Jeannie Burrus is a master of time management. She has to be, as a single mom with a busy professional career and an array of commitments to Braver Angels, to her church, and to herself.
And therein lies a lesson for every Braver Angel – every volunteer anywhere, in fact — who feels they’re approaching the point of burnout or might soon be if they say yes to one more project. Few people can contribute for long to an organization they intend to help unless they stay healthy and balanced themselves.
“I’m still pretty guarded about what I attend,” explains Jeannie, who leans Red. “I attend all of our local Braver Angels activities here in Arkansas but not generally the national stuff. I’ve been a single mom since 2009 when my husband died, and evenings and weekends have been the only times to do what I need to do in my life. I was very upfront with [state co-coordinator] Glen White about that. When I help with things, I’ll give 100%; I will give quality but not necessarily quantity.”
And give she does. Jeannie jokingly calls herself “the flunky” – not only being the point person for Braver Angels at the Central Arkansas Library System where she manages programs for adults and is the assistant manager for patron services, but also in doing whatever Braver Angels needs to have done. That means everything from providing feedback on Zoom presenters and acting as a Zoom participant manager to participating as a designated Red volunteer in a breakout group.
As a professional with a master’s in library science, she has also researched and distributed left-leaning, center, and right-leaning articles to inform those tasked with taking positions about various topics for Braver Angels debates.
Her involvement goes back to 2018 when she met with Glen; he, with other Arkansas Braver Angels, sought to use the library’s facilities to run a program. Jeannie facilitated the space; she read a little about Braver Angels, attended the event, and was hooked. She has nothing but high praise for Glen – “he’s been the anchor; if he didn’t help to the extent that he has done, I would have quit,” she says – as well as for David Childs, Glen’s Red counterpart at the state level.
Yet Jeannie has found more ways to give to the organization while staying whole. About five months ago, she stepped up to become the Red co-chair for the Braver Angels Central Arkansas (BACA) alliance. To a large extent, her new role is a continuation of her prior one, since the BACA group is fairly lightly structured. But it enables her to see other needs – the need for the alliance to hire her Blue counterpart, for instance – and to act on other initiatives that can further the Braver Angels cause in Arkansas.
One of those initiatives: a possible tie-up with the Winthrop Rockefeller Institute, a non-profit whose vision is “… a future where every person is empowered to bring their unique perspective to bear on the most monumental of challenges and participate in the search for solutions.”
Another initiative: Arkansas Table Talk, a program that Jeannie started with the goal of pulling in more potential members around political topics of local interest, beginning with a Zoom event on homelessness. But the second program in the series didn’t do so well, attracting a tiny handful of participants to discuss government roles and actions in a pandemic.

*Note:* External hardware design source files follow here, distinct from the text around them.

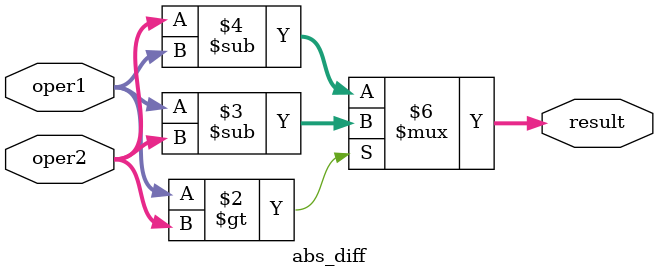
<source format=v>
module abs_diff(input 		[9:0] oper1,
				input 		[9:0] oper2,
				output reg 	[9:0] result
				);

	always @(*) begin
		if (oper1>oper2) begin
			result = (oper1-oper2);
		end
		else begin
			result = (oper2-oper1);
		end

	end

endmodule
</source>
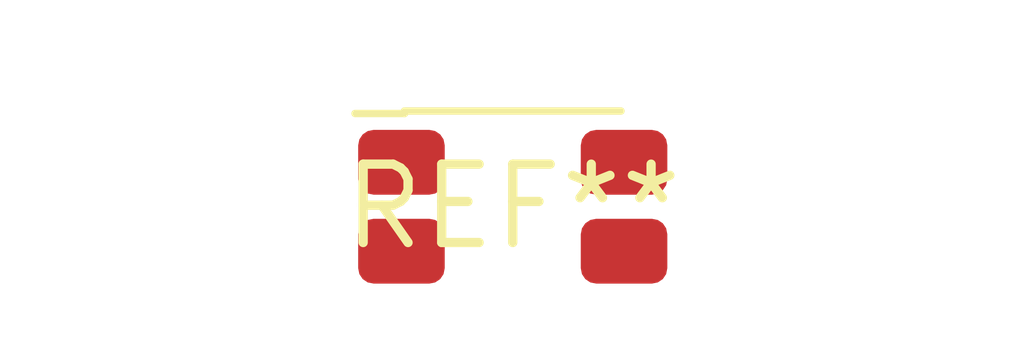
<source format=kicad_pcb>
(kicad_pcb (version 20240108) (generator pcbnew)

  (general
    (thickness 1.6)
  )

  (paper "A4")
  (layers
    (0 "F.Cu" signal)
    (31 "B.Cu" signal)
    (32 "B.Adhes" user "B.Adhesive")
    (33 "F.Adhes" user "F.Adhesive")
    (34 "B.Paste" user)
    (35 "F.Paste" user)
    (36 "B.SilkS" user "B.Silkscreen")
    (37 "F.SilkS" user "F.Silkscreen")
    (38 "B.Mask" user)
    (39 "F.Mask" user)
    (40 "Dwgs.User" user "User.Drawings")
    (41 "Cmts.User" user "User.Comments")
    (42 "Eco1.User" user "User.Eco1")
    (43 "Eco2.User" user "User.Eco2")
    (44 "Edge.Cuts" user)
    (45 "Margin" user)
    (46 "B.CrtYd" user "B.Courtyard")
    (47 "F.CrtYd" user "F.Courtyard")
    (48 "B.Fab" user)
    (49 "F.Fab" user)
    (50 "User.1" user)
    (51 "User.2" user)
    (52 "User.3" user)
    (53 "User.4" user)
    (54 "User.5" user)
    (55 "User.6" user)
    (56 "User.7" user)
    (57 "User.8" user)
    (58 "User.9" user)
  )

  (setup
    (pad_to_mask_clearance 0)
    (pcbplotparams
      (layerselection 0x00010fc_ffffffff)
      (plot_on_all_layers_selection 0x0000000_00000000)
      (disableapertmacros false)
      (usegerberextensions false)
      (usegerberattributes false)
      (usegerberadvancedattributes false)
      (creategerberjobfile false)
      (dashed_line_dash_ratio 12.000000)
      (dashed_line_gap_ratio 3.000000)
      (svgprecision 4)
      (plotframeref false)
      (viasonmask false)
      (mode 1)
      (useauxorigin false)
      (hpglpennumber 1)
      (hpglpenspeed 20)
      (hpglpendiameter 15.000000)
      (dxfpolygonmode false)
      (dxfimperialunits false)
      (dxfusepcbnewfont false)
      (psnegative false)
      (psa4output false)
      (plotreference false)
      (plotvalue false)
      (plotinvisibletext false)
      (sketchpadsonfab false)
      (subtractmaskfromsilk false)
      (outputformat 1)
      (mirror false)
      (drillshape 1)
      (scaleselection 1)
      (outputdirectory "")
    )
  )

  (net 0 "")

  (footprint "SW_SPST_EVQP7A" (layer "F.Cu") (at 0 0))

)

</source>
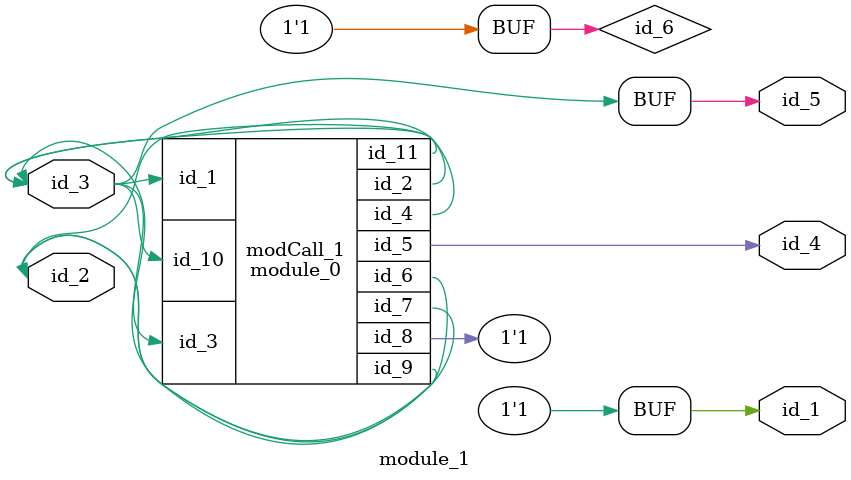
<source format=v>
module module_0 (
    id_1,
    id_2,
    id_3,
    id_4,
    id_5,
    id_6,
    id_7,
    id_8,
    id_9,
    id_10,
    id_11
);
  inout wire id_11;
  input wire id_10;
  inout wire id_9;
  output wire id_8;
  inout wire id_7;
  output wire id_6;
  output wire id_5;
  inout wire id_4;
  input wire id_3;
  inout wire id_2;
  input wire id_1;
  wire id_12;
  assign id_5 = id_11;
endmodule
module module_1 (
    id_1,
    id_2,
    id_3,
    id_4,
    id_5
);
  output wire id_5;
  output wire id_4;
  inout wire id_3;
  inout wire id_2;
  output wire id_1;
  always id_5 <= id_3 == 1;
  module_0 modCall_1 (
      id_3,
      id_3,
      id_3,
      id_2,
      id_4,
      id_2,
      id_3,
      id_1,
      id_2,
      id_3,
      id_3
  );
  supply1 id_6;
  wire id_7, id_8;
  assign id_6 = 1;
  always id_1 = 1;
endmodule

</source>
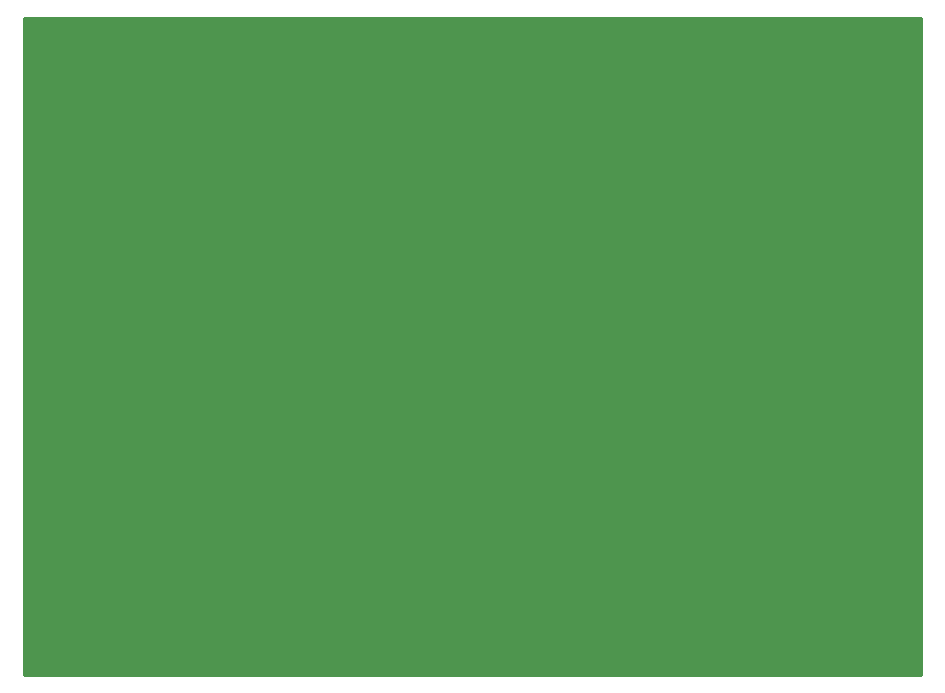
<source format=gbr>
%TF.GenerationSoftware,KiCad,Pcbnew,(5.1.9)-1*%
%TF.CreationDate,2022-07-15T12:11:18-04:00*%
%TF.ProjectId,X-Band_EPR_LGR,582d4261-6e64-45f4-9550-525f4c47522e,1.0*%
%TF.SameCoordinates,Original*%
%TF.FileFunction,Soldermask,Bot*%
%TF.FilePolarity,Negative*%
%FSLAX46Y46*%
G04 Gerber Fmt 4.6, Leading zero omitted, Abs format (unit mm)*
G04 Created by KiCad (PCBNEW (5.1.9)-1) date 2022-07-15 12:11:18*
%MOMM*%
%LPD*%
G01*
G04 APERTURE LIST*
%ADD10C,5.000000*%
%ADD11C,10.000000*%
%ADD12C,8.000000*%
%ADD13O,16.000000X2.000000*%
%ADD14C,0.254000*%
%ADD15C,0.100000*%
G04 APERTURE END LIST*
D10*
%TO.C,H2*%
X91110000Y-91110000D03*
%TD*%
%TO.C,H3*%
X108890000Y-91110000D03*
%TD*%
%TO.C,H4*%
X108890000Y-108890000D03*
%TD*%
%TO.C,H5*%
X91110000Y-108890000D03*
%TD*%
D11*
%TO.C,H1*%
X100000000Y-100000000D03*
D12*
X107200000Y-100000000D03*
D13*
X100000000Y-100000000D03*
D12*
X92800000Y-100000000D03*
%TD*%
D14*
X137973000Y-127813000D02*
X62027000Y-127813000D01*
X62027000Y-72187000D01*
X137973000Y-72187000D01*
X137973000Y-127813000D01*
D15*
G36*
X137973000Y-127813000D02*
G01*
X62027000Y-127813000D01*
X62027000Y-72187000D01*
X137973000Y-72187000D01*
X137973000Y-127813000D01*
G37*
M02*

</source>
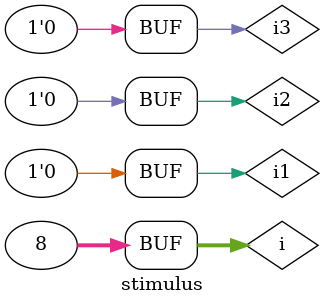
<source format=v>
`timescale 1ns / 1ps


module stimulus;

	// Inputs
	reg i1;
	reg i2;
	reg i3;

	// Outputs
	wire gateOutput;
	
	integer i;

	// Instantiate the Unit Under Test (UUT)
	ThreeInputOrGate uut (
		.i1(i1), 
		.i2(i2), 
		.i3(i3), 
		.gateOutput(gateOutput)
	);

	initial begin
		// Initialize Inputs
		i1 = 0;
		i2 = 0;
		i3 = 0;

		// Wait 100 ns for global reset to finish
		#100;
        
			// Add stimulus here
		/*
		//Rana's stimulus
		#50 i1 = 1;
		#50 i1 = 0;
		#60 i3 = 1;
		*/
		//Dhr's stimulus
/*		#50 i3 = 1;
		#50 i3 = 0;
		i2 = 1;
		#50 i3 = 1;
		#50 i3 = 0;
		i2 = 0;
		i1 = 1;
		#50 i3 = 1;
		#50 i3 = 0;
		i2 = 1; 
		#50 i3 = 1;
		#50 i3 = 0;
		i2 = 0;
		i1 = 0;*/
		for (i = 0 ; i < 8 ; i = i + 1)
		begin
			#50 {i1,i2,i3}= i;
		end	
		#50 {i1,i2,i3}= 0;
	end
   
	initial begin
		$monitor("output=%d, i1=%d, i2=%d, i3=%d\n",gateOutput,i1,i2,i3);
	end	
endmodule


</source>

Jeannie cannot explain – as nobody can, really – why such events don’t take off. The topic? The timing? The general anxiety in post-Covid times when part of the world is at war? She is quite sure of one factor, though: “People are getting burned out doing things on Zoom,” she says.
Her response: Braver Angels needs to get back to in-person meetings as much as is humanly possible. “I don’t want to have to sit in front of a screen again after work. We need more relationship-building activities. They don’t have to be so tight and formal; they can be just low-key social settings, like going out for pizza.”
Jeannie extends that philosophy to content formats as well. “One of the things we’ve found most successful is when people share personal stories of why they feel the way they do about a particular topic,” she explains. “Unless you’re a frigid robot, there’s going to be a human connection that will make it easier to find common ground.”
All of which, in Jeannie’s mind, comes together to call for a more human, less process-driven approach to events that make them more intrinsically alluring for Americans. “You are always competing with whatever else is going on in the community,” she says.
It’s not just that people have plenty of other things to do. Jeannie’s point is that people are simply exhausted by Covid, by political partisanship, by the great rifts over issues such as abortion and gun control and police conduct, and so they gravitate toward anything neutral and light – a movie, a baseball game, yoga classes – that will get their minds off of the big macro worries. In times like these, people don’t just need solace – they need community, and contact. “They’re just trying to reconnect with whatever, whether that’s their faith, or their community, or getting out in nature,” says Jeannie.
Beyond that, she contends that Braver Angels should be forging closer partnerships with many of the other non-profits that are also set up to resist and ideally reverse polarization in all its forms. Jeannie is a big believer in strength in numbers.
Meanwhile, she takes every opportunity to get more people involved in Braver Angels – “taking it to the streets,” as she puts it. And she herself is looking forward to the prospect of an in-person convention for the entire Braver Angels community some time in 2023 – a gathering she believes would inject a huge boost of energy into the organization. “That’s something I would take time off work for. It would be a high priority for me!”
You and so many other Braver Angels, Jeannie Burrus!